**PROBLEM TO SOLVE**
Copy out exactly each line from the line with "thumb cmc: (691, 979)" through the last line of the material below.
═════ ENTRIES SUPPLIED ═════
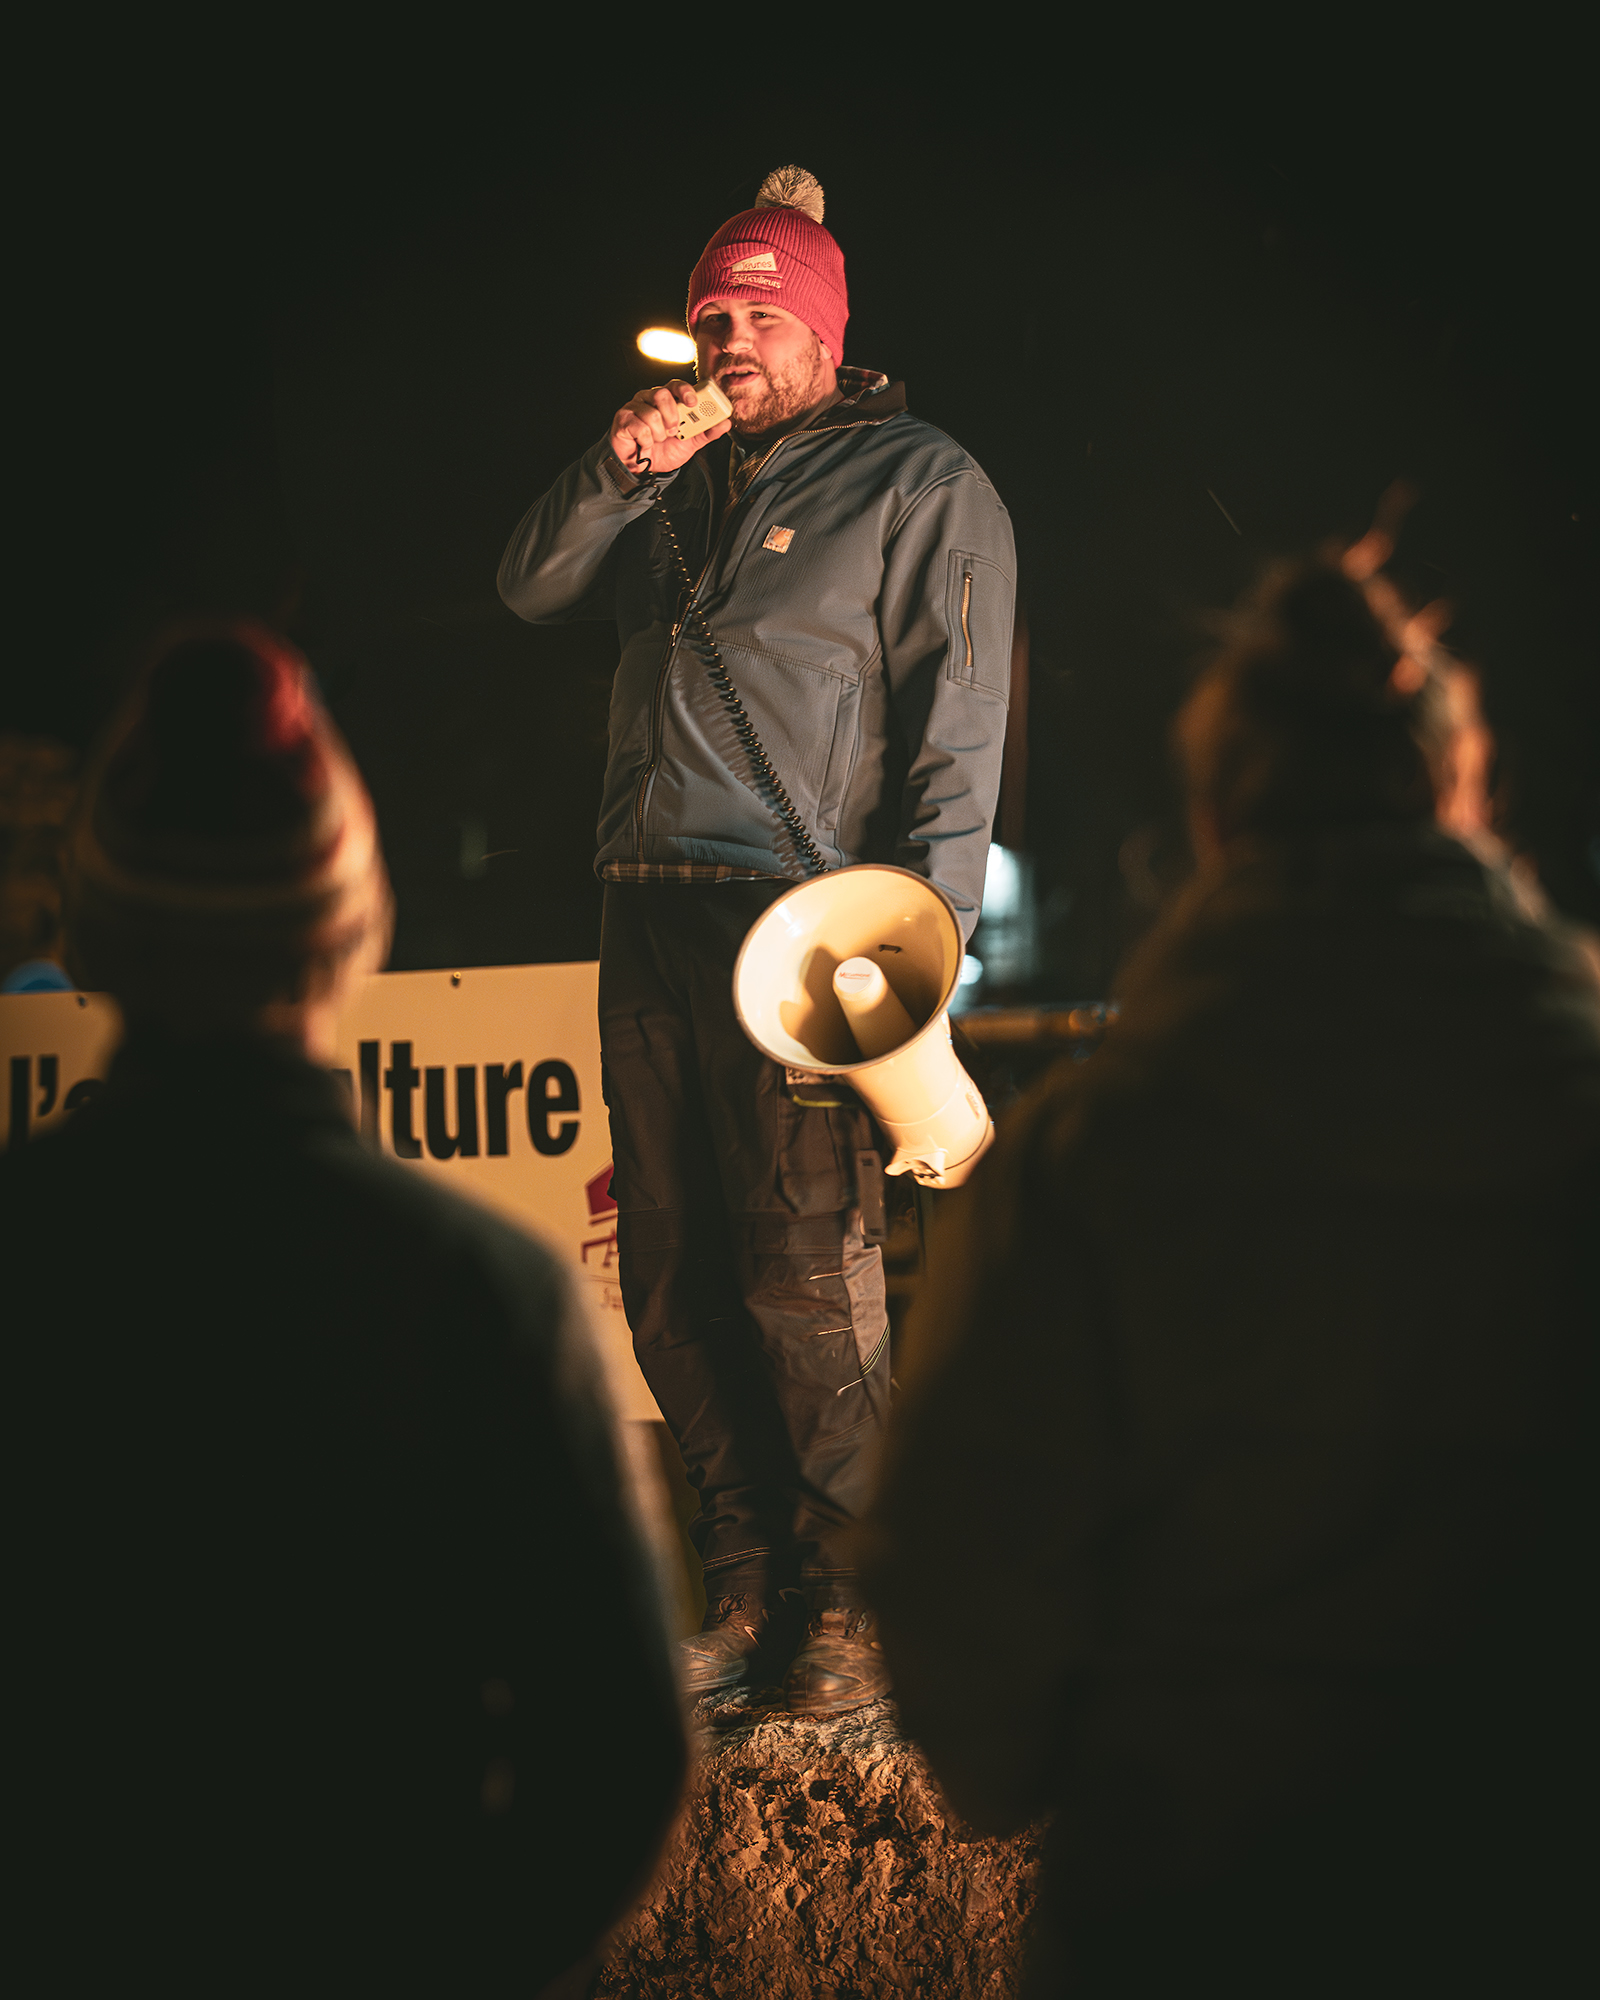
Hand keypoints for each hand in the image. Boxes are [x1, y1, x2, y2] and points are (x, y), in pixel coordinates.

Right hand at [609, 381, 729, 479]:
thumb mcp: (689, 443)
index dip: (685, 390)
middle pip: (661, 393)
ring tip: (658, 440)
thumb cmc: (662, 451)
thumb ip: (707, 432)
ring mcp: (634, 407)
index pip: (675, 385)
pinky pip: (639, 427)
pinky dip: (646, 441)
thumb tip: (726, 423)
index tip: (693, 403)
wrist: (642, 470)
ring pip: (651, 413)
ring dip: (659, 433)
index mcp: (666, 400)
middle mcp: (649, 399)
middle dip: (671, 416)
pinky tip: (645, 444)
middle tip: (673, 431)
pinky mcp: (623, 419)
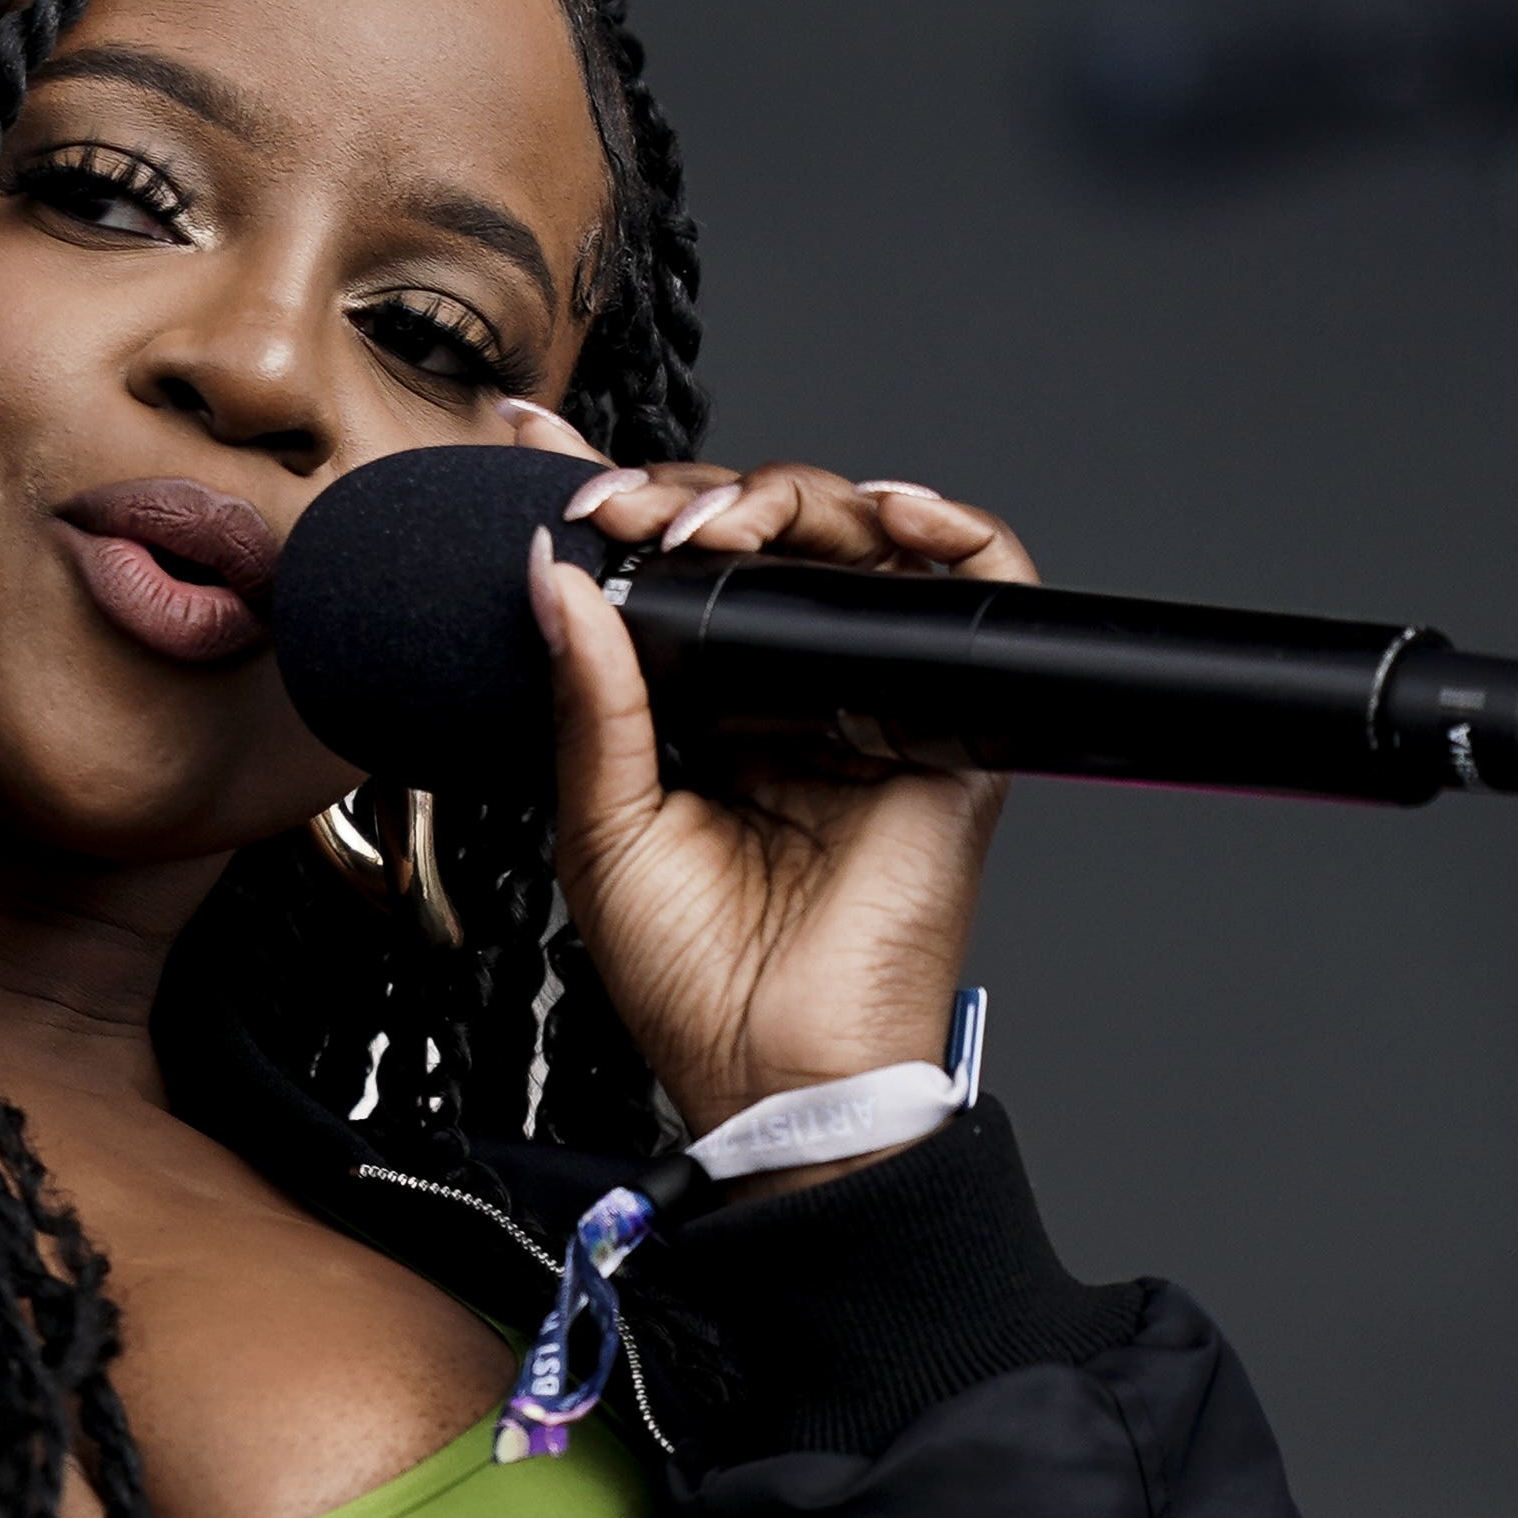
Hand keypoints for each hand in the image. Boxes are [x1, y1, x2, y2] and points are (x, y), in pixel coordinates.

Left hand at [496, 405, 1031, 1159]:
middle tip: (624, 512)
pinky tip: (885, 514)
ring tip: (714, 528)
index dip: (617, 490)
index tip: (535, 441)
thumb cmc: (691, 979)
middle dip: (686, 493)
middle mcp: (791, 688)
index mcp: (707, 705)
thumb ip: (589, 696)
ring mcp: (874, 699)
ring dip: (786, 501)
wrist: (771, 1075)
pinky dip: (950, 531)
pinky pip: (983, 594)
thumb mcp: (600, 822)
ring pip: (855, 540)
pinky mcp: (949, 725)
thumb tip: (555, 573)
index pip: (666, 570)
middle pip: (761, 534)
═════
**SOLVED EXERCISE**
thumb cmc: (691, 979)
middle dip: (686, 493)
middle mcp: (791, 688)
index mcp: (707, 705)
thumb ip: (589, 696)
ring mcp: (874, 699)
ring dip: (786, 501)
wrist: (771, 1075)
pinky dip: (950, 531)
pinky pip: (983, 594)
thumb mcp: (600, 822)
ring pip: (855, 540)
pinky mcp: (949, 725)
thumb tip: (555, 573)
index pip: (666, 570)
middle pip: (761, 534)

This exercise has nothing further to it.